Filter the listing below, keeping only the lines with the word "image".

= Data listing =
====

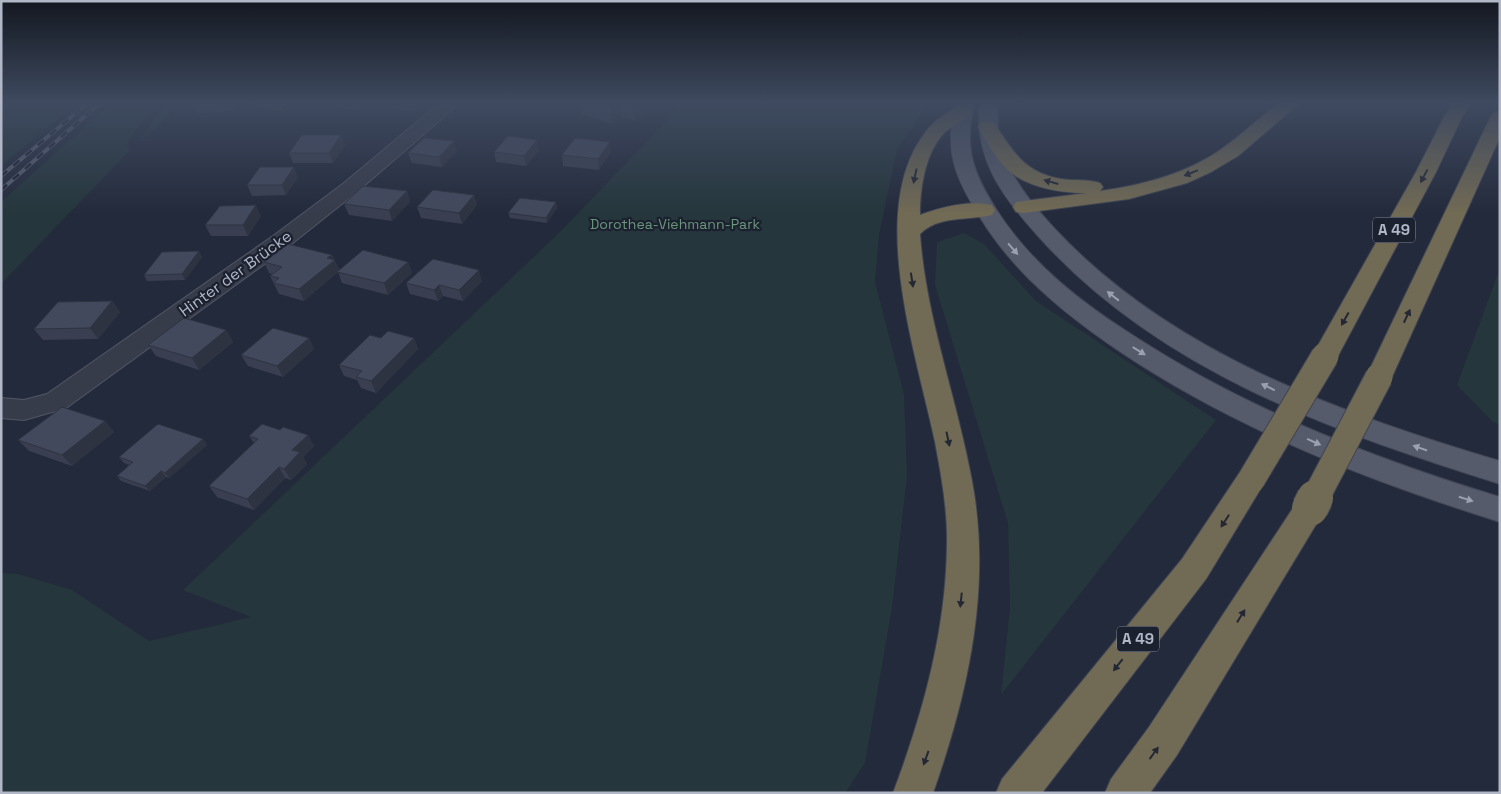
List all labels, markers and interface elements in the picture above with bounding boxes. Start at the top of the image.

====

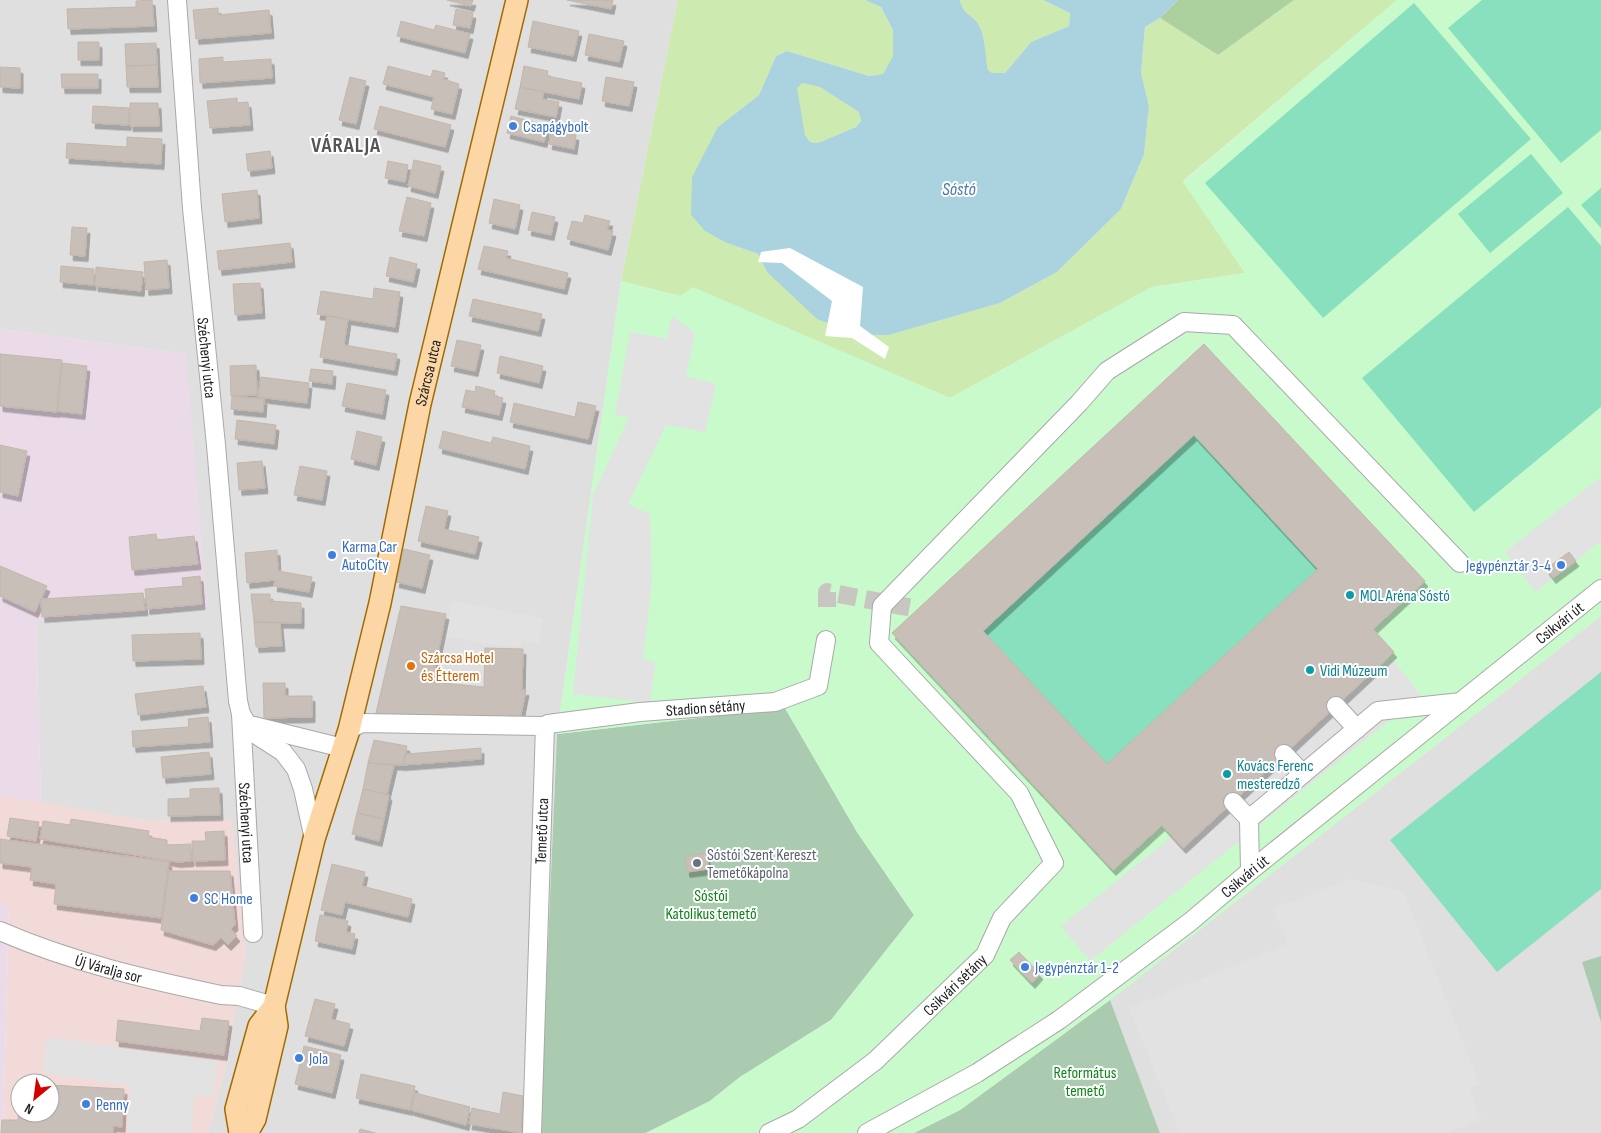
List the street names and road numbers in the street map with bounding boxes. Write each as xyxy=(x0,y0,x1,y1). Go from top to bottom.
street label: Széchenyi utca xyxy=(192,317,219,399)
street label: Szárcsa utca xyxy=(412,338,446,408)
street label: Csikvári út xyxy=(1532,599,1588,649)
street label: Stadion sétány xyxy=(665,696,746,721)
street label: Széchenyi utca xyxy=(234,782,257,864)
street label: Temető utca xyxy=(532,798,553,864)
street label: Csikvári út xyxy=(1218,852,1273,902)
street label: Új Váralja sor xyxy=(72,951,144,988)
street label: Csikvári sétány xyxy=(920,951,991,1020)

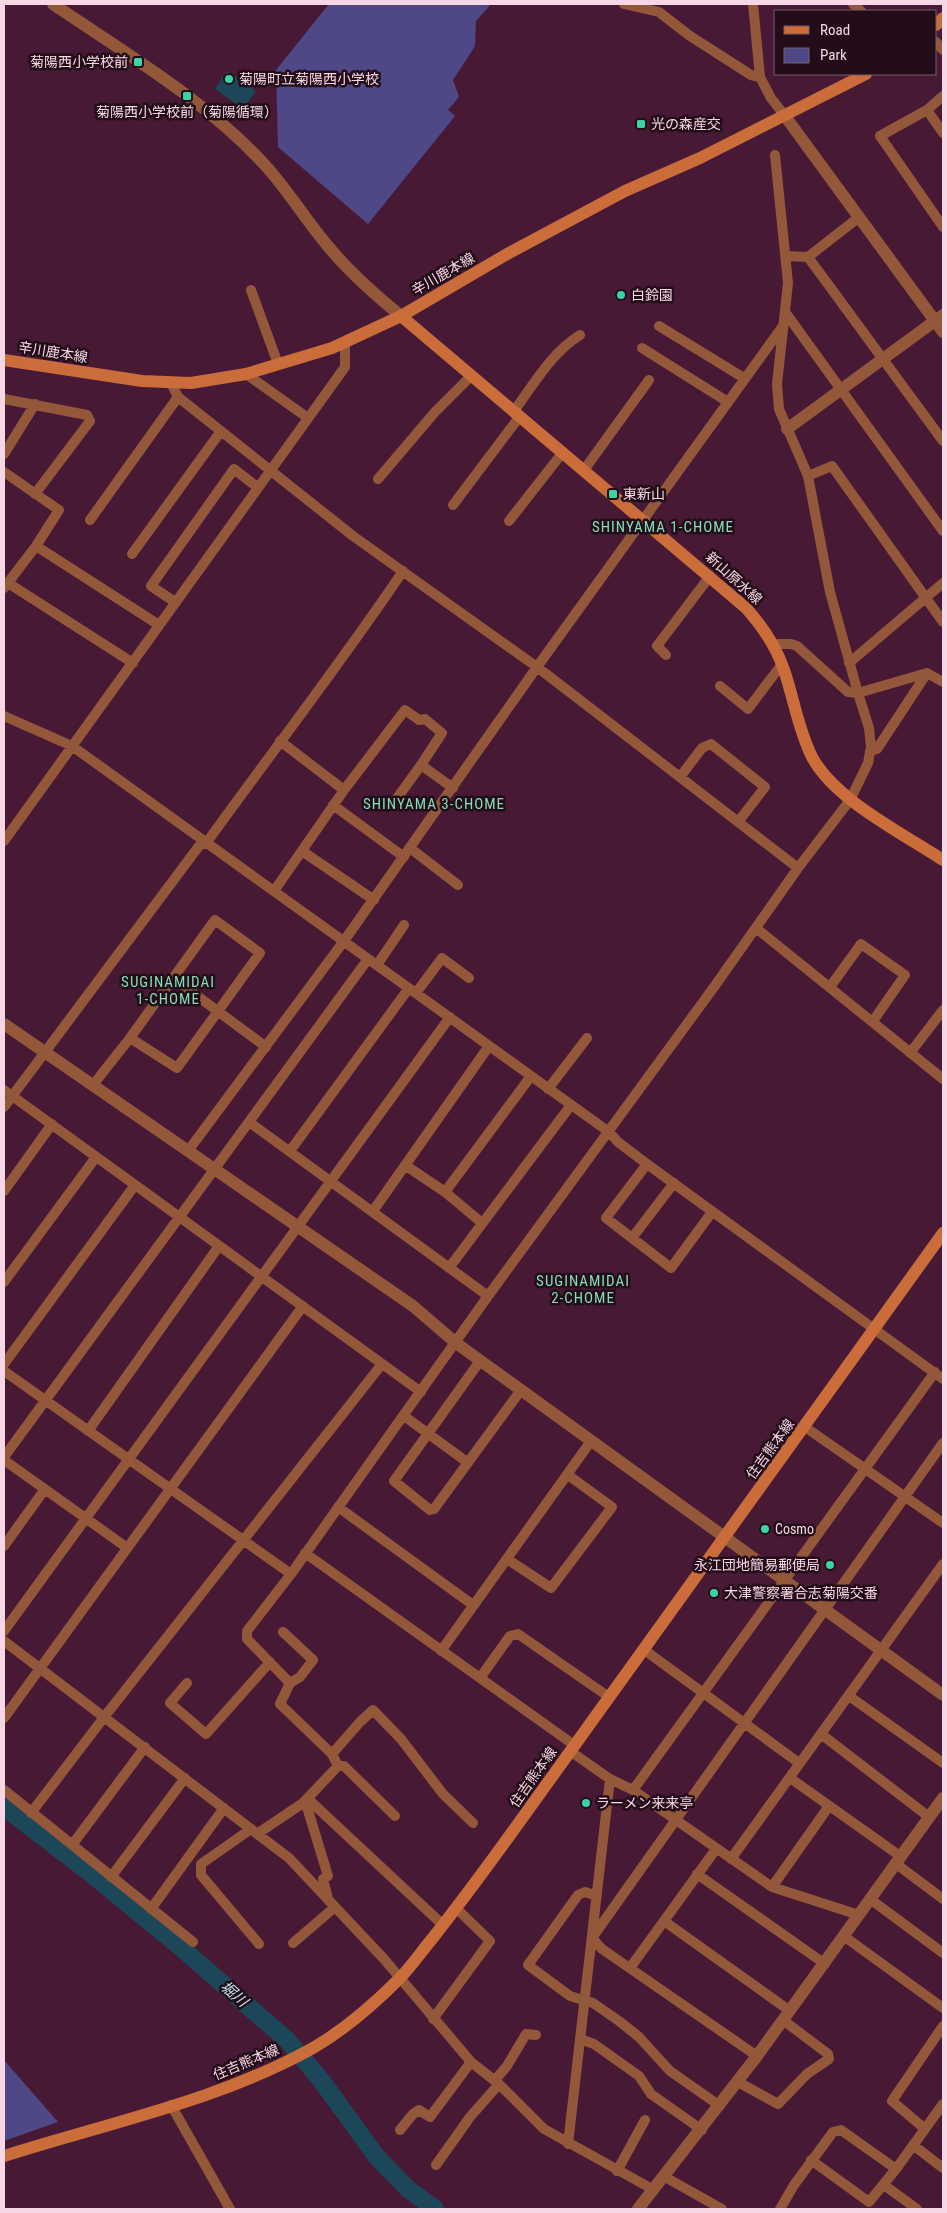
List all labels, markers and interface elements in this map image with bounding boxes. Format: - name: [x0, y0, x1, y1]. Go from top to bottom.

====

= Output of the task =
List all labels, markers and interface elements in the picture above with bounding boxes. Start at the top of the image.
List all labels, markers and interface elements in this map image with bounding boxes. Format: - name: [x0, y0, x1, y1]. Go from top to bottom.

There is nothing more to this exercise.